Auf der Afghanistan-Konferenz Anfang der Woche in Den Haag (31.03.2009) zeigte sich Irans Vizeaußenminister Mohammed Achundsadeh kooperativ. Der Iran sei voll und ganz bereit, erklärte er. "Der Drogenhandel muss bekämpft und Afghanistan wieder aufgebaut werden." Sein Land wolle daran mitwirken.

Bei aller Bereitschaft zur Kooperation: Das Nuklearprogramm des Iran bereitet sowohl Sarkozy als auch Obama Sorgen.

Frankreichs Präsident Sarkozy setzt große Hoffnungen auf die Wiederannäherung zwischen Russland und den USA. Das erste Treffen Obamas mit dem russischen Präsidenten Medwedew am vergangenen Mittwoch (01.04.2009) mache den französischen Staatschef optimistisch: "Wir können keinen neuen Kalten Krieg gebrauchen. Wir müssen in der Welt zusammenrücken, wir brauchen Einigkeit und wir brauchen ein Russland, das seiner Verantwortung gerecht wird und uns helfen kann, eine Lösung für die Iran-Krise zu finden."

Beratung in neuer Zusammensetzung

Obama steht neben Soldaten in Afghanistan (Foto: AP)

Europa begrüßt die neue Afghanistan-Strategie der USA

In Baden-Baden und Kehl beraten die Staats- und Regierungschefs der NATO-Staaten zum ersten Mal in neuer Zusammensetzung. Seit Mittwoch (01.04.2009) gehören auch Albanien und Kroatien offiziell zur Allianz. Im Verlaufe des Gipfels wird erwartet, dass das nun 28 Staaten umfassende Bündnis eine Überarbeitung der gültigen NATO-Strategie aus dem Jahre 1999 in Auftrag geben wird. Genaue Details dieser neuen Strategie werden auf dem Gipfel allerdings nicht besprochen.

Dagegen ist Vermittlung bei einem anderen Thema wichtig: Es geht um die Nachfolge für den im Sommer ausscheidenden Generalsekretär Jaap de Hoop Scheffer. Für diesen Job hat sich der dänische Ministerpräsident Anders Fogh Rasmussen am Donnerstag (02.04.2009) offiziell beworben, doch der anhaltende Widerstand der Türkei blockiert derzeit eine Einigung.

Den türkischen Ministerpräsidenten stört vor allem Rasmussens Haltung während der Karikaturen-Krise im Jahr 2005. Damals hatte der 56-jährige Regierungschef aus Kopenhagen die Pressefreiheit betont und war auch nach Protesten aus islamischen Ländern unnachgiebig geblieben.

Sicherheit an erster Stelle

Die Feierlichkeiten zum 60-jährigen Jubiläum finden unter strengen Sicherheitsvorkehrungen statt.

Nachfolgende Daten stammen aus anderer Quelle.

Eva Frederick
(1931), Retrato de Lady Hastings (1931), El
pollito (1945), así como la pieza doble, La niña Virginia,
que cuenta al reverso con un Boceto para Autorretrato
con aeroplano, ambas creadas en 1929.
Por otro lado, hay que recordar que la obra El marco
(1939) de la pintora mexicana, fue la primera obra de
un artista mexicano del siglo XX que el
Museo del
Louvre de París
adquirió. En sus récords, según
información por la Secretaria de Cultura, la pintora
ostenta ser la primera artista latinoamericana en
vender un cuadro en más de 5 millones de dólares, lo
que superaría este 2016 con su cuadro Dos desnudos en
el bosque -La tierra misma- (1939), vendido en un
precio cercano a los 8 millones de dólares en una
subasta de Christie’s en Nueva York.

Mehr als 25.000 Polizisten haben Deutschland und Frankreich beiderseits des Rheins mobilisiert. Die Gipfel-Orte Baden-Baden und Straßburg gleichen aufgrund der großflächigen Absperrungen Geisterstädten.

Für Samstag (04.04.2009) erwartet die Polizei in Straßburg rund 10.000 NATO-Gegner - darunter auch gewaltbereite Extremisten. Obwohl die Demonstrationsroute fernab von Innenstadt und Tagungszentrum ist, haben viele Geschäftsleute in der Innenstadt bereits vorsorglich ihre Läden mit Holzplatten verbarrikadiert.